To be sure, the uglier parts of Abe’s nationalism damaged his efforts at alliance-building. His attempts to whitewash history — by changing school textbooks, for example, and downplaying Japan’s wartime brutality — created frictions with allies like South Korea, whose citizens were among the victims.

“His personal vision for rewriting Japanese history, of a glorious past, created a real problem in East Asia which will linger,” Alexis Dudden, a University of Connecticut historian, told The New Yorker. “It also divided Japanese society even further over how to approach its own responsibility for wartime actions carried out in the name of the emperor.”

Over all, though, Abe was a force for democratic internationalism. He recognized that the U.S. military dominance of the 20th century was unsustainable. A great question of the early 21st century is which other countries will assert themselves enough to shape the global order. Abe believed the world would be better off if Japan — democratic and prosperous — was a large part of the answer.

The alternative is probably a world with more authoritarianism and less respect for individual rights. “Japan alone cannot balance China’s military power, so Japan and America must cooperate to achieve a balance,” Abe said. “The U.S.-Japan alliance is vital for America too.”

  • Abe’s party and its allies won a supermajority in parliamentary elections this past weekend. The victory gives them “a chance to pursue Mr. Abe’s long-held ambition of revising Japan’s pacifist Constitution,” Motoko Rich explains.

  • A funeral was held for Abe today, and crowds lined Tokyo’s streets as his hearse passed.

  • Japanese media has speculated that the suspect in Abe’s death held a grudge against the Unification Church, which has ties to conservative politics worldwide.

Plot twist: Small booksellers are thriving.

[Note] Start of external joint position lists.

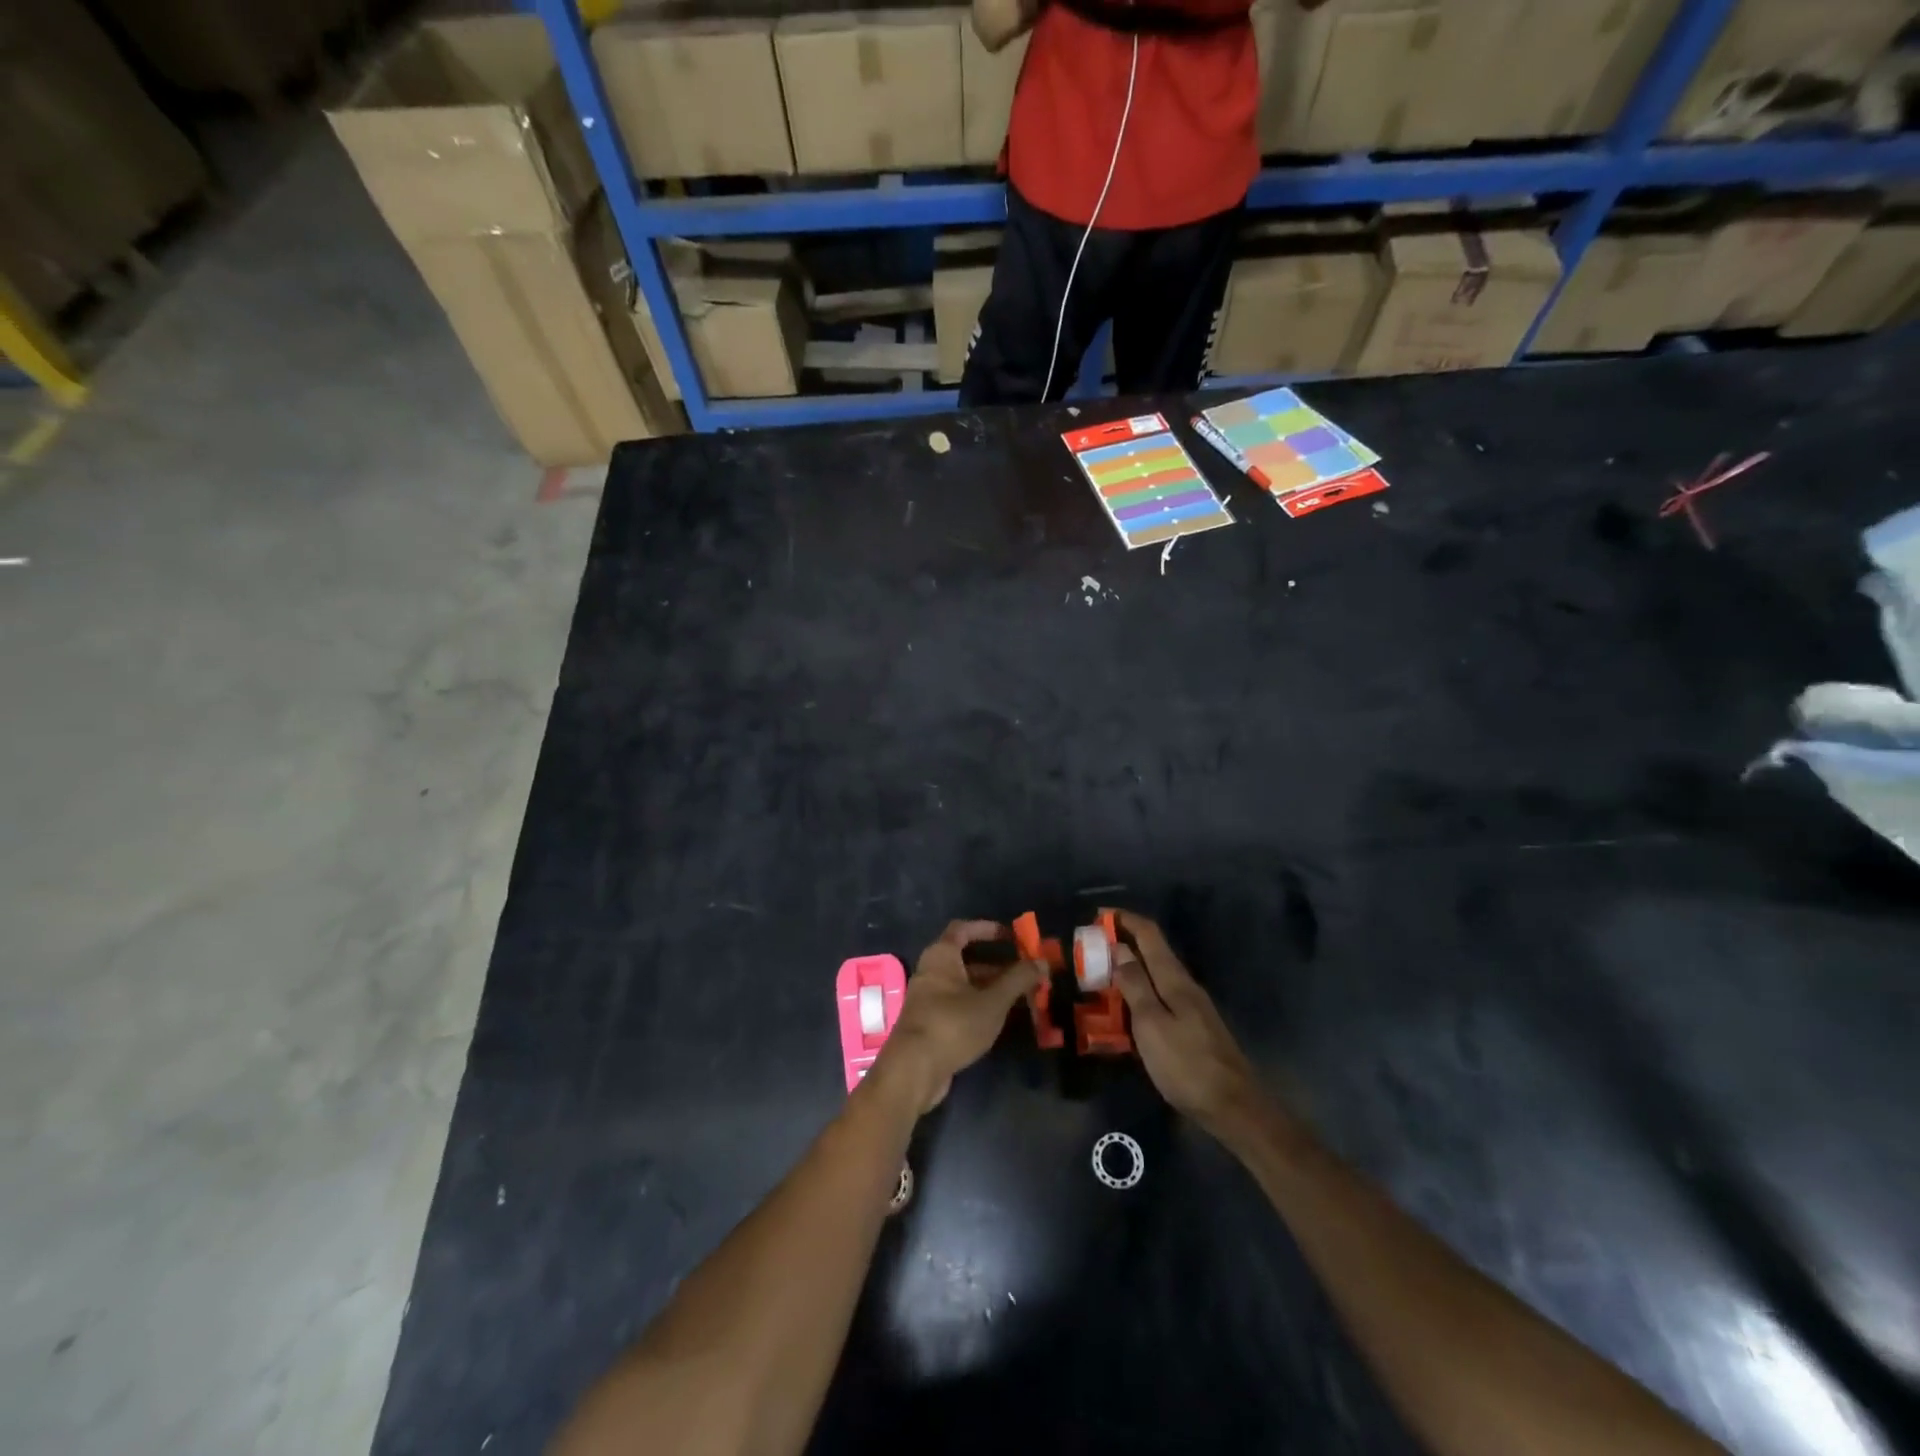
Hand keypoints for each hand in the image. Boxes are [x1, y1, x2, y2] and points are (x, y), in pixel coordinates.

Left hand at [874, 921, 1042, 1114]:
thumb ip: (1018, 980)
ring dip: (991, 987)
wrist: (913, 1070)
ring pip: (964, 985)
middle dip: (997, 965)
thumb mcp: (992, 1001)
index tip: (1012, 937)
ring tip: (1021, 998)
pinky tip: (999, 1019)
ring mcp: (928, 998)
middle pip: (966, 959)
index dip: (987, 929)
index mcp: (941, 956)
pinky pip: (958, 1004)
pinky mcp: (930, 1023)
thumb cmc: (953, 1024)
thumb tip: (1042, 962)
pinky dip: (979, 1005)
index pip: (963, 929)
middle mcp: (931, 972)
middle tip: (1025, 973)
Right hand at [1111, 911, 1264, 1137]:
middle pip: (1152, 952)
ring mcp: (1191, 1007)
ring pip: (1155, 975)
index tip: (1097, 915)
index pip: (1149, 934)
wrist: (1233, 1107)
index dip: (1125, 919)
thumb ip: (1135, 984)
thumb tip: (1119, 947)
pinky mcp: (1192, 1027)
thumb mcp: (1151, 1023)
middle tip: (1090, 950)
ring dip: (1129, 969)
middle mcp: (1184, 985)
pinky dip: (1138, 992)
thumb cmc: (1186, 1064)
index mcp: (1174, 979)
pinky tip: (1125, 1009)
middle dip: (1122, 943)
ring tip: (1100, 976)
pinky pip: (1159, 997)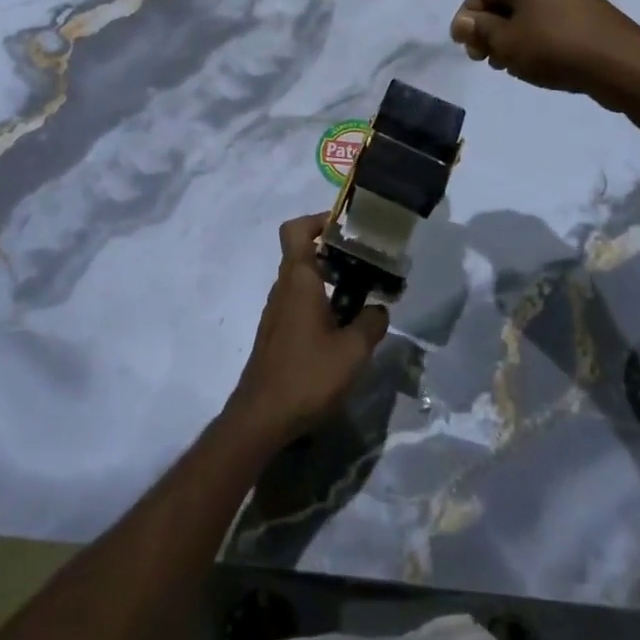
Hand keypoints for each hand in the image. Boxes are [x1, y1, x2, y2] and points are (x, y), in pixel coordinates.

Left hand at [224, 215, 388, 448]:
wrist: (260, 419)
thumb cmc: (307, 376)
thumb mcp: (353, 351)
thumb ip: (371, 323)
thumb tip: (379, 308)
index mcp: (299, 281)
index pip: (296, 230)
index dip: (318, 220)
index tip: (346, 228)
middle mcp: (283, 289)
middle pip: (303, 254)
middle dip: (335, 254)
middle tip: (367, 265)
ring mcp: (276, 313)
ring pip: (303, 282)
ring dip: (330, 282)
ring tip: (362, 299)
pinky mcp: (276, 336)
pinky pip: (299, 304)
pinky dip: (321, 304)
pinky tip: (342, 331)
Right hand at [450, 0, 639, 98]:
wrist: (620, 64)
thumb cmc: (553, 48)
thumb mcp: (506, 43)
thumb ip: (479, 30)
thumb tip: (461, 22)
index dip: (468, 20)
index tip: (466, 49)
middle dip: (491, 29)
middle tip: (486, 59)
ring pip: (528, 9)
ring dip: (512, 34)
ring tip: (509, 64)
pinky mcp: (590, 6)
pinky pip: (550, 16)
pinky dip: (536, 34)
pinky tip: (536, 59)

More than 300 independent bookstores opened in the U.S. over the past couple of years, a “welcome revival after an early pandemic slump,” Alexandra Alter and Elizabeth Harris write. And people of color started many of them, diversifying the book business.

“People are really looking for a community where they get real recommendations from real people,” said Nyshell Lawrence, a bookseller in Lansing, Mich., who decided to open a bookshop after she visited a local store and found few titles by Black women. “We’re not just basing things off of algorithms.”